● **Task description**: Search the records below for the string "space" and copy each line where it turns up.

--- Data records Enclosed Below ---

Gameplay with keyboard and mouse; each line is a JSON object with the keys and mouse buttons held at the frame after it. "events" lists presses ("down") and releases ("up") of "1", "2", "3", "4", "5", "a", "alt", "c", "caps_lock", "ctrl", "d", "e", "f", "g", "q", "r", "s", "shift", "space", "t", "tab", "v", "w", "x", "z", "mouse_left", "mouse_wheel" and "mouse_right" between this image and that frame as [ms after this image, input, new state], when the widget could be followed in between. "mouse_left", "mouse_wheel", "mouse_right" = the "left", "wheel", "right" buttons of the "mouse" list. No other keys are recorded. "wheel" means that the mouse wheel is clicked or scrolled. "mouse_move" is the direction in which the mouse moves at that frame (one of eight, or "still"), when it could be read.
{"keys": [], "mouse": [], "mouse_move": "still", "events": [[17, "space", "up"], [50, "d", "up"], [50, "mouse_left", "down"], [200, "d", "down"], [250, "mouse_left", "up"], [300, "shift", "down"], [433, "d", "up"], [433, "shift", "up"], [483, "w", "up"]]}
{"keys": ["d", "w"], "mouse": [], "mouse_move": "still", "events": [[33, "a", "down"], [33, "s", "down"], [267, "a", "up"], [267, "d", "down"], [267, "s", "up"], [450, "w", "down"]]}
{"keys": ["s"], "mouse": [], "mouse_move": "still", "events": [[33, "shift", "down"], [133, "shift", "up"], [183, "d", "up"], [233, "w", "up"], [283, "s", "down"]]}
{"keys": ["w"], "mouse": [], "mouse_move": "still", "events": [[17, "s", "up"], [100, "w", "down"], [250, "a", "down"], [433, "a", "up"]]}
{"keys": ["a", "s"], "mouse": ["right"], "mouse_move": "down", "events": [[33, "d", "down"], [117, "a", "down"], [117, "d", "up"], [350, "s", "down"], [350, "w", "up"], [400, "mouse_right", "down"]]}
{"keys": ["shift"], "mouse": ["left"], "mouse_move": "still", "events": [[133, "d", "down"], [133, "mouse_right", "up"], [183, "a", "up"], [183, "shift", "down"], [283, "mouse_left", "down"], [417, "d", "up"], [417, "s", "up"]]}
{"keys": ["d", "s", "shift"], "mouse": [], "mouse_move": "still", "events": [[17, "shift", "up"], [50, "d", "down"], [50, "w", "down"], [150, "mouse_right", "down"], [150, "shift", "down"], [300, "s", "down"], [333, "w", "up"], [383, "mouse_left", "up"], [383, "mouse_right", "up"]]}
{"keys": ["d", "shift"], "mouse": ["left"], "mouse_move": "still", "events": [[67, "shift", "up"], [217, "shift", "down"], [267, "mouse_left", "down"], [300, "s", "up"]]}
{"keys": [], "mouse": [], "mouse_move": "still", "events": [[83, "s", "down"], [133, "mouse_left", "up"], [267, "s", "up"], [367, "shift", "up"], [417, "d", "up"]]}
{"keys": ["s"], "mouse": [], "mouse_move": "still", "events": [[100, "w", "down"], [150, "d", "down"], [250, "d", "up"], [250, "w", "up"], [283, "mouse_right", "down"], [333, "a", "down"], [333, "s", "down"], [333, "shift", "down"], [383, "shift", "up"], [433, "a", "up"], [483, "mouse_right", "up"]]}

--- End of Enclosed Data records ---

● **Answer section**:
Gameplay with keyboard and mouse; each line is a JSON object with the keys and mouse buttons held at the frame after it. "events" lists presses ("down") and releases ("up") of "1", "2", "3", "4", "5", "a", "alt", "c", "caps_lock", "ctrl", "d", "e", "f", "g", "q", "r", "s", "shift", "space", "t", "tab", "v", "w", "x", "z", "mouse_left", "mouse_wheel" and "mouse_right" between this image and that frame as [ms after this image, input, new state], when the widget could be followed in between. "mouse_left", "mouse_wheel", "mouse_right" = the "left", "wheel", "right" buttons of the "mouse" list. No other keys are recorded. "wheel" means that the mouse wheel is clicked or scrolled. "mouse_move" is the direction in which the mouse moves at that frame (one of eight, or "still"), when it could be read.
{"keys": [], "mouse": [], "mouse_move": "still", "events": [[17, "space", "up"], [50, "d", "up"], [50, "mouse_left", "down"], [200, "d", "down"], [250, "mouse_left", "up"], [300, "shift", "down"], [433, "d", "up"], [433, "shift", "up"], [483, "w", "up"]]}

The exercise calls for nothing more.